The obstacles in collecting data from persons with such hair types and styles result in lower participation in studies employing methodologies like EEG and fNIRS. In many cases, data collection simply does not proceed because of the incompatibility of the equipment with these hair types and styles. Even when the procedure continues, it is highly time-consuming, burdensome, uncomfortable, and disruptive to the individual. Moreover, the resulting data are often lower-quality, and brain responses can falsely appear smaller compared to individuals with thin, straight hair (Bradford et al., 2022; Choy et al., 2021). Thus, the shortcomings of neuroscience equipment disproportionately affect data from Black individuals and can lead to the systematic exclusion or underrepresentation of Black individuals in neuroscience research. This, in turn, contributes to white-skewed “healthy control” comparison samples that form the basis for interpretation of individual defendants’ brain data. Beyond the general underrepresentation of Black individuals in psychological research samples (e.g., Roberts et al., 2020), their underrepresentation is compounded in neuroscience research by the technical limitations discussed above, which may make individuals with certain hair types and styles hesitant to participate in research because of the added burdens of time and discomfort. Indeed, a recent review demonstrated that Black individuals are systemically underrepresented in clinical neuroscience research samples (Bradford et al., 2022), meaning that much of what is thought to be known about the brain may be skewed.

Legally relevant interpretations of what constitutes normal brain function are thus confounded by the skewed composition of the comparison sample. It is inappropriate to assume that findings from a nonrepresentative sample would generalize to more diverse populations without explicitly testing this question. Although neural systems are often presumed to be universal, individual experiences and cultural context clearly shape brain structure and function (Sasaki & Kim, 2017).
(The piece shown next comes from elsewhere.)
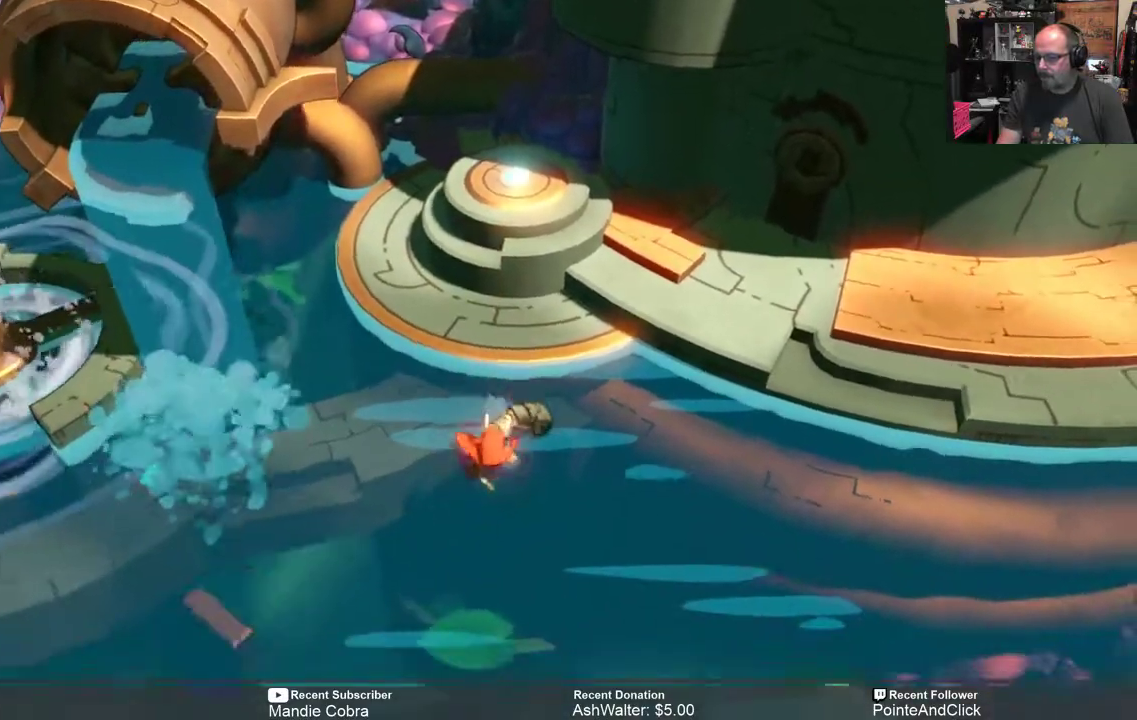
{"buttons": ["R2"], "left_stick": "down", "right_stick": "center", "events": []}
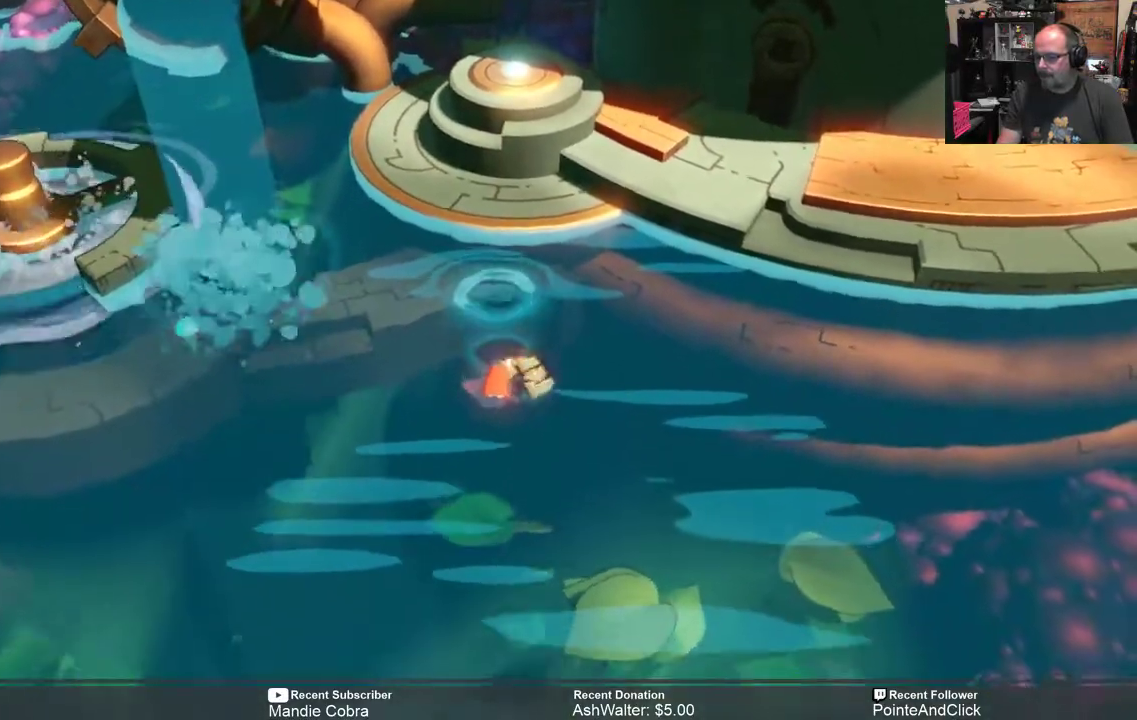
{"buttons": ["R2"], "left_stick": "down", "right_stick": "center", "events": []}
In this situation, it is unethical to compare a Black defendant's results to that of a “normative” sample without interrogating who is included in that sample. If an EEG-based brain response is observed to be smaller in the defendant than in the comparison group, this does not necessarily imply cognitive dysfunction or deficits. It could also reflect lower data quality due to technical limitations or neural adaptations that are normative among individuals sharing the defendant's background.
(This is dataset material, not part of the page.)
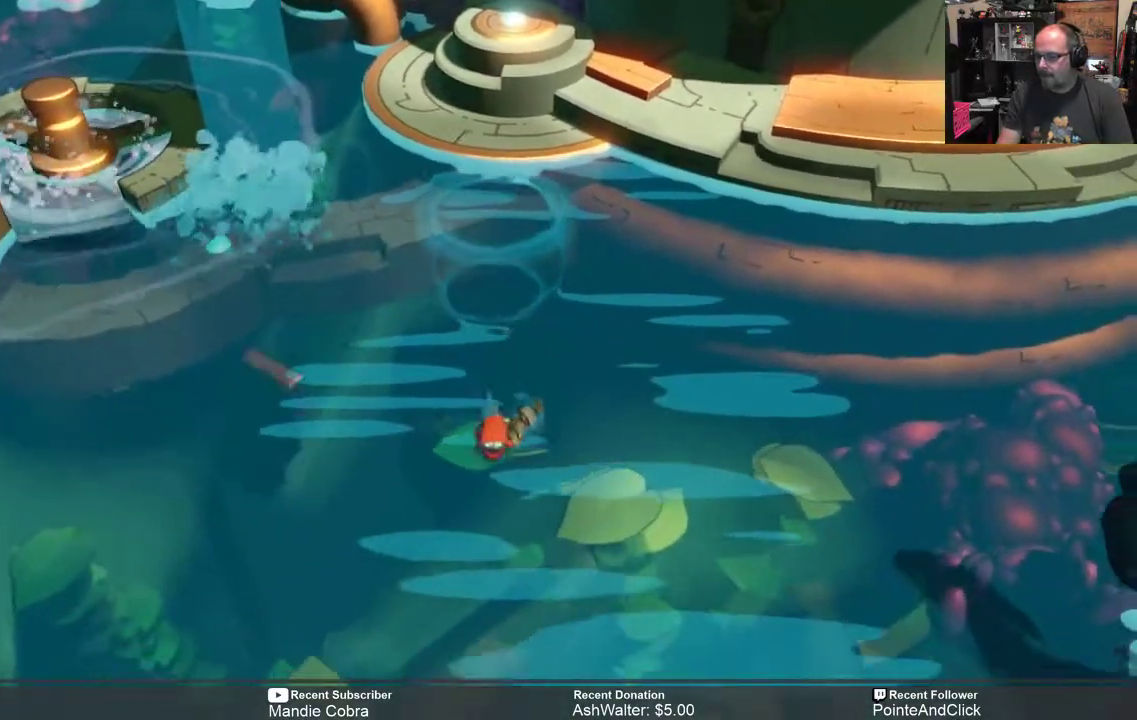
{"buttons": ["R2"], "left_stick": "down", "right_stick": "center", "events": []}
As yet, structural and functional magnetic resonance imaging (MRI and fMRI), which are frequently introduced in the courtroom (Denno, 2015; Farahany, 2015), have been less thoroughly investigated with regard to potential technical biases. Although these approaches do not rely on assumptions about hair texture and skin color to create images of the brain, Black individuals may be disproportionately excluded from MRI/fMRI studies due to difficulty fitting voluminous hair into a head coil, hairstyles that include metallic tracks or threads and are thus not magnet-safe, and signal artifacts from hair products commonly used in the Black community (Ricard et al., 2023). In addition, the problems with nonrepresentative comparison samples just discussed extend to MRI and fMRI and may even be exacerbated given that many of the largest MRI/fMRI databases are overwhelmingly (>94%) white and collected in Europe (e.g., Fry et al., 2017). Although certainly ubiquitous across psychological research areas, representation biases in neuroscience are rendered invisible to legal decision-makers by the guise of objectivity and the inaccessibility of the data as described above. Just as the understanding of the “violent brain” used as general framework knowledge in expert testimony may be biased because of overrepresentation of minorities in correctional samples, the archetype of a “normal brain” used for comparison with individual defendants is also biased because of the overrepresentation of white individuals in community samples.